As shown in Table 8 and Table 9:

(1) The WPA and PSO simulation results have a significant advantage over the results of the TA. Compared to that of the TA, the depreciation of absolute deviation cumulative value of flood process calculated by the WPA and PSO are 53% and 52%, respectively. The depreciation of absolute deviation of flood peak calculated by the WPA and PSO are 99% and 77% based on the 20140909 flood of Ankang power station–Shuhe hydropower station, respectively.

(2) The maximum deviations of the WPA, PSO, and TA are 9.5 m³/s, 197.1 m³/s and 865.8 m³/s, respectively. Moreover, the minimum deviations are 0.3 m³/s, 15 m³/s, and 402 m³/s, respectively, which indicate that the flood peak simulated by the WPA and PSO has obvious advantages over that of the TA. In the 20140909 flood simulation, flood peak deviations are 9.5 m³/s by the WPA and 197.1 m³/s by the PSO, respectively. Flood peak deviation simulated by the WPA is much smaller than that of the PSO, which indicates that the WPA can significantly improve peak forecast accuracy.

5. Conclusions

In this paper, a new multi-objective Muskingum model was established and solved by a new algorithm called the WPA, and its performance was verified by using the Ankang to Shuhe section of Hanjing River datasets. The following work has been done:

(1) After a brief literature review, a novel parameter estimation approach based on the WPA was proposed for parameter estimation of the nonlinear Muskingum flood, which considered two calibration objectives in the calibration procedure: (1) The weighted sum of absolute difference between the routed and observed outflows, and (2) the coefficient of determination between the routed and observed outflows.

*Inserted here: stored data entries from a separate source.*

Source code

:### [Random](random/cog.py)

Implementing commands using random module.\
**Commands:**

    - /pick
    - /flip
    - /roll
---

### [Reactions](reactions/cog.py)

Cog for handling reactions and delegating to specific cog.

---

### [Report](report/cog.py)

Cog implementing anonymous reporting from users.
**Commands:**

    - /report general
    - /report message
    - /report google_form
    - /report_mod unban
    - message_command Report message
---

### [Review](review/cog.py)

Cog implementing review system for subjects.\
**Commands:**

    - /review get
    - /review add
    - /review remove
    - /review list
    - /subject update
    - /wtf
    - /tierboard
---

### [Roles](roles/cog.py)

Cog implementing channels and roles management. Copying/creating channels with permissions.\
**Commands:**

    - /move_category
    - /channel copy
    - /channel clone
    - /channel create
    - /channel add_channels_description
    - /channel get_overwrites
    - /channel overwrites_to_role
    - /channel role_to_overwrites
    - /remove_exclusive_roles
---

(2) The proposed approach is compared to the other methods (TA, PSO) for an example case from the Hanjiang River, and the results demonstrate that the WPA can achieve a high degree of accuracy to estimate the parameters and results in accurate predictions of outflow.

(3) In this study, however, the parameters of WPA, such as the distance judgment factor and the step factor, have limited its application range. A possible reason is that different rivers have its applicable parameters. In future research, more floods in different rivers basins will be used to expand its range of applications.